Page 90 of The Luna Duet


Font Size:  

I’d told myself again and again that it was nothing.

Each year, I hoped the unexplainable connection to her would fade.

Each year, it only grew worse.

And now?

I honestly didn’t know how much longer I could withstand the pain.

Chapter Twenty

*

Aslan

*

(Moon in Croatian: Mjesec)

GRABBING THE BOX I’D HIDDEN IN MY borrowed sleeping bag, I cracked it open.

I struggled to see anything in the dark tent, but smiled a little, knowing what was nestled in the royal-blue velvet.

The sun had well and truly gone to bed.

Most of the campground had joined it, and we’d already received one warning from other campers to keep it down as Joel and his mates steadily drank more and more, becoming less and less inhibited.

The friendly game of UNO had been traded for strip poker about an hour ago. I’d panicked about how to grab Neri and tie her up in the tent before she could flash everyone. But she surprised me in a good way by shaking her head and sitting the game out, sipping on a Sprite instead of a vodka mixer.

It didn’t mean I relaxed or stopped watching her every move, but I was grateful that despite her lies and reckless endangerment by agreeing to come out here with these older teens, that she was still the same sensible girl who would rather live in the sea than on land.

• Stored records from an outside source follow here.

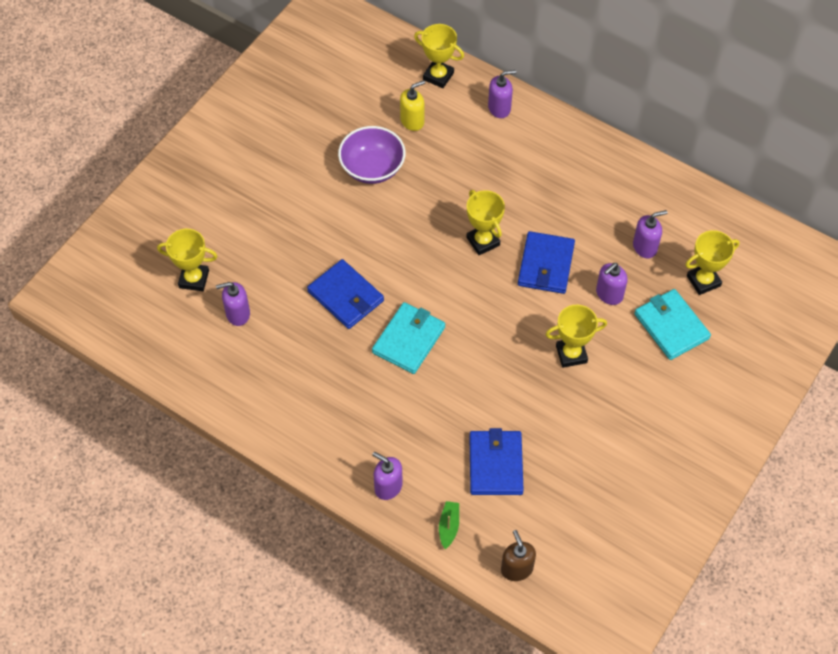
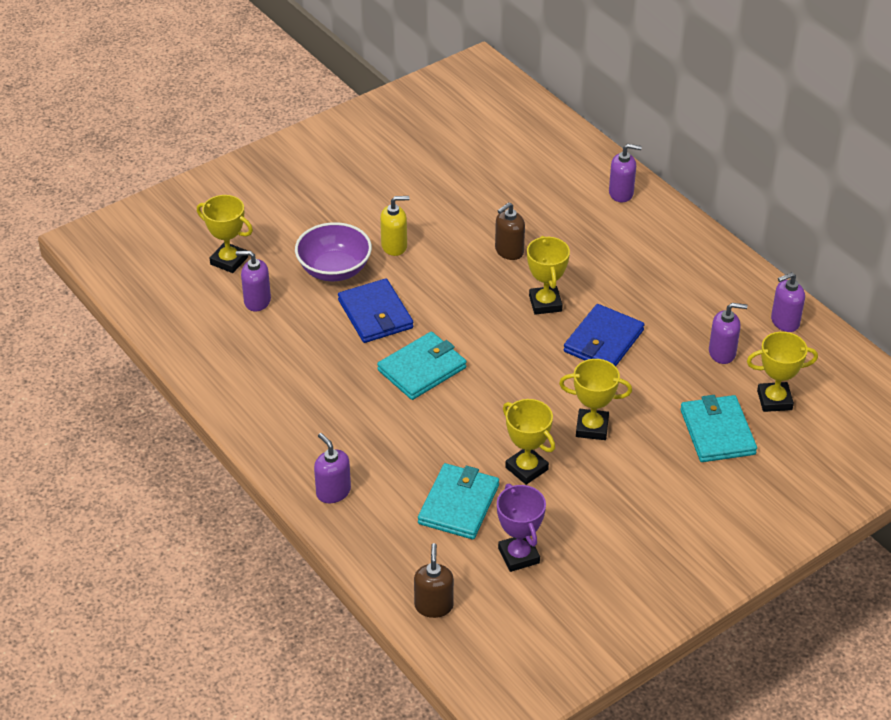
camera: 20 degrees right, 15 degrees down
purple bowl [338,126,405,184] -> purple bowl moved to [295,222,372,281]
yellow soap dispenser [400,80,425,131] -> yellow soap dispenser moved to [380,196,410,256]
yellow trophy [414,24,464,88] -> yellow trophy moved to [503,399,555,485]
green boat [439,501,459,549] -> none
blue wallet [469,428,524,495] -> turquoise wallet [418,463,499,539]
purple soap dispenser [596,263,628,305] -> purple soap dispenser moved to [771,272,805,332]
none -> brown soap dispenser [495,202,525,260]
none -> purple trophy [497,484,546,572]

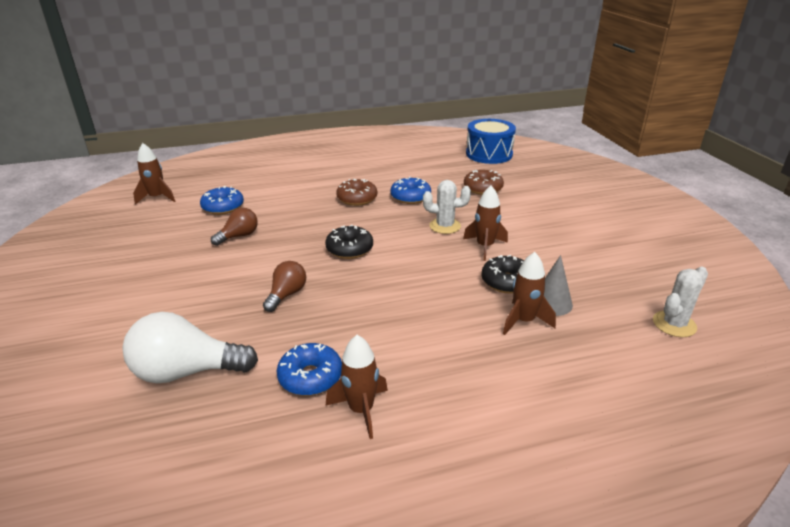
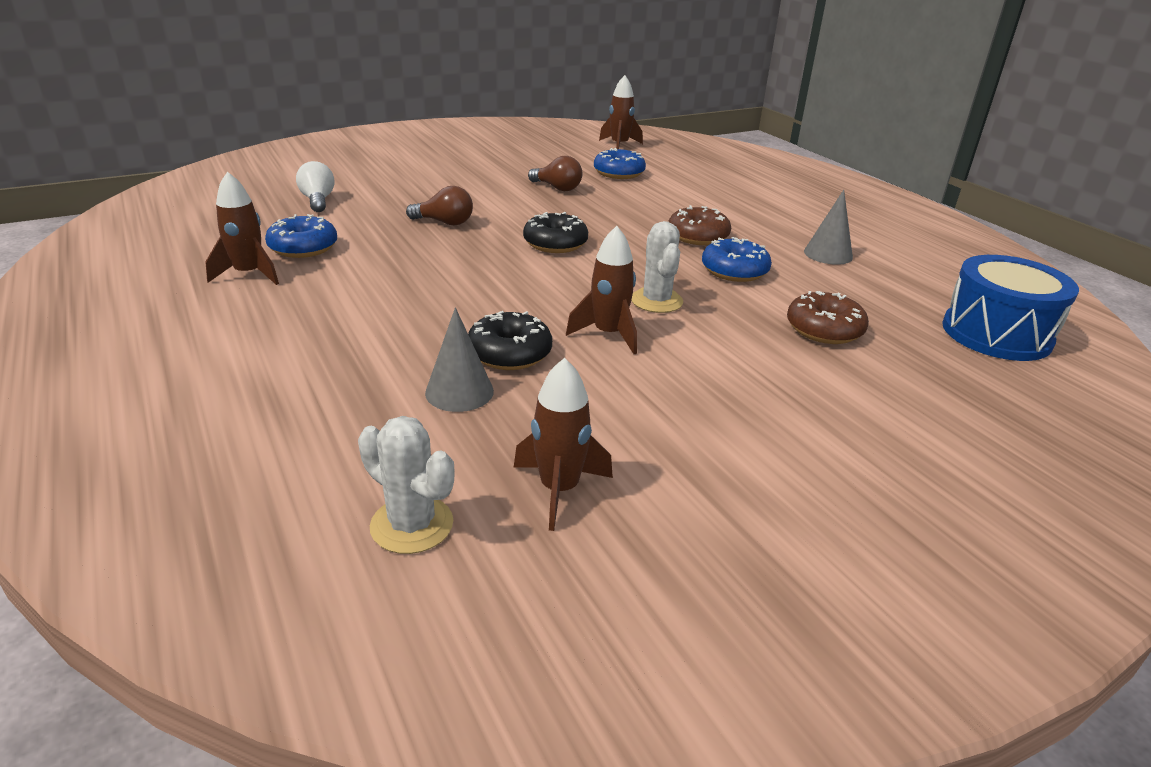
camera: 75 degrees right, 0 degrees up
white light bulb [123,312,258,383] -> white light bulb [296,161,335,212], size x0.57
brown rocket [503,252,556,335] -> brown rocket moved to [514,358,613,531]
none -> grey cone [804,190,853,265]

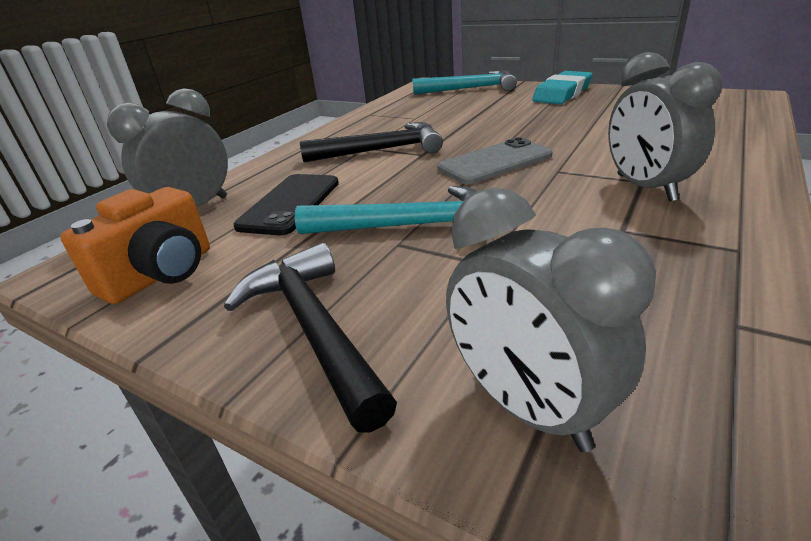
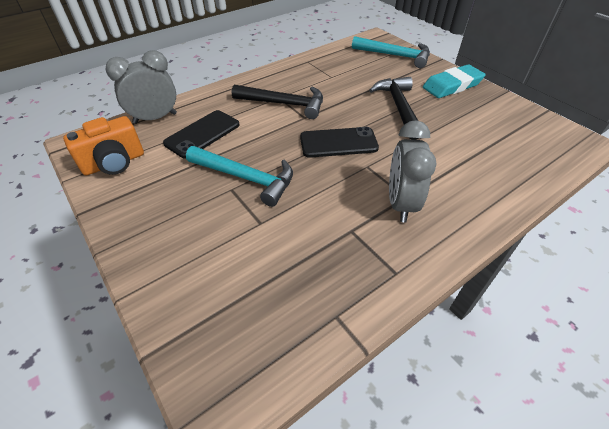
camera: 20 degrees right, 15 degrees up
black hammer [224,243,397,433] -> black hammer moved to [369,77,419,140]
grey phone [437,137,553,184] -> black phone [300,127,379,158]
grey clock [446,188,656,452] -> none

I’d caught her yawning twenty minutes ago and was insanely grateful when she disappeared into the tent, grabbed a plastic bag holding her toothbrush and night things, and walked across the dark-shrouded camp to the toilet block in the distance.

The urge to follow her had been vicious, but I’d forced myself to stay where I was.

The camp was safe enough.

The signs about dangerous wildlife and warnings to be crocwise in a rainforest full of crocs had hopefully instilled some common sense to be aware of her surroundings. She walked straight enough so she wasn’t drunk. And besides, she’d lived in this dangerous country all her life.

She knew far more than I did.

With her gone, I spied my opportunity to grab her birthday present so I could give it to her before another day passed.

I felt fucking awful last night for not buying her anything.

Last year, I’d settled with a heavy glass paperweight that looked as if it had a red and gold sea anemone trapped inside. It’d been one of the rare times I’d used the cash Jack and Anna paid me, doing my best to make up for the lack of a gift on her thirteenth.

But this year...this morning, when Jack dragged me to the huge department store that sold literally everything, piling a trolley high with things his daughter might need for safe camping, I’d snuck to the jewellery counter and looked at what they had.

I’d almost walked away before I saw it.

Saw the perfect present for the most perfect ocean-loving girl.

A girl who was the reason I was still alive and doing my damnedest to live a life my parents would be proud of.

Fisting the box, I ducked and stepped out of the tent.

I grunted as I ran straight into Rita.